* **Données sources**:
^^^^

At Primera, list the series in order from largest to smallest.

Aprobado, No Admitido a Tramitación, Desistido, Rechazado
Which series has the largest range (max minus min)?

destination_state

^^^^

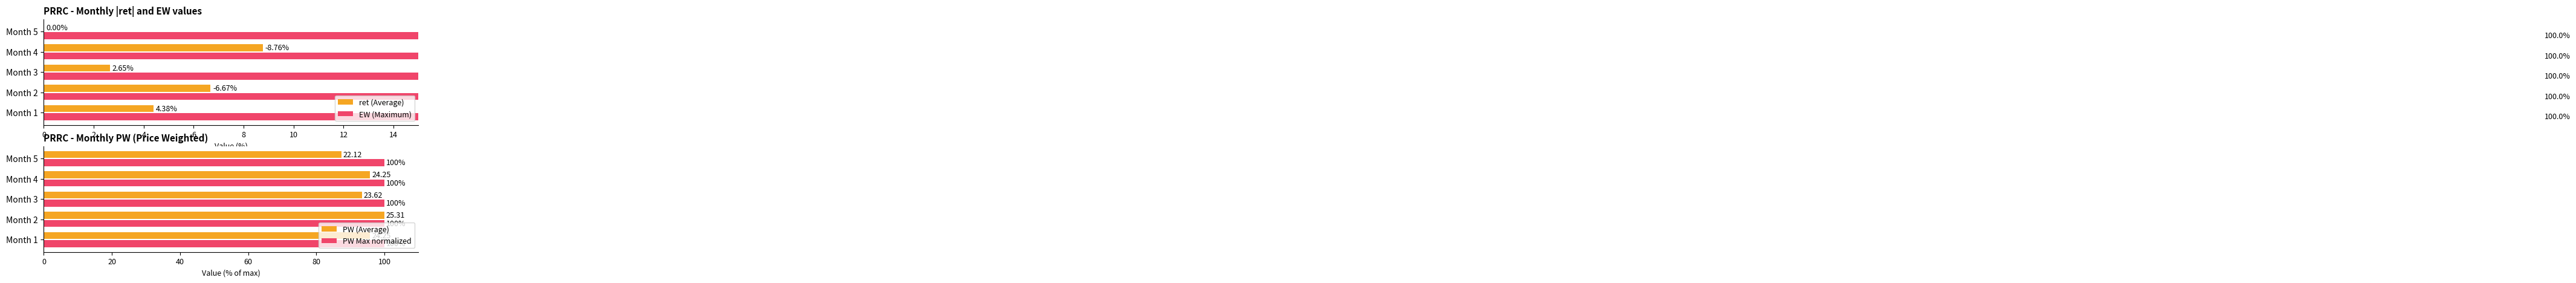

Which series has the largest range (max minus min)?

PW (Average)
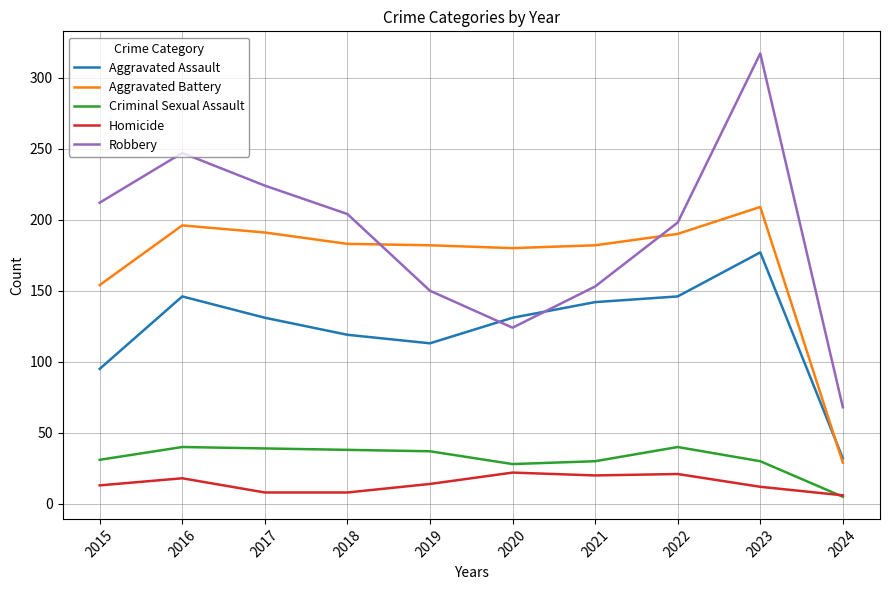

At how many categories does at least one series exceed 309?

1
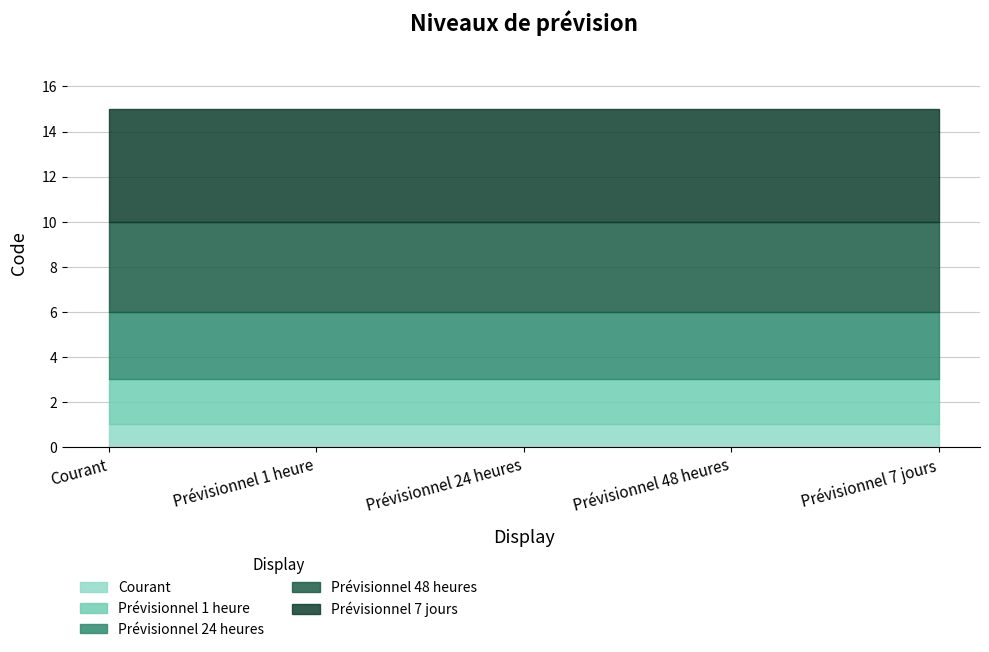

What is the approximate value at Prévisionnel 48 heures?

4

^^^^

* **Détails du problème**:
Quelles lignes des items contiennent le mot "series" ? Énumérez-les toutes en les recopiant intégralement.

* **Résultat obtenu**:
At Primera, list the series in order from largest to smallest.
Which series has the largest range (max minus min)?
Which series has the largest range (max minus min)?
At how many categories does at least one series exceed 309?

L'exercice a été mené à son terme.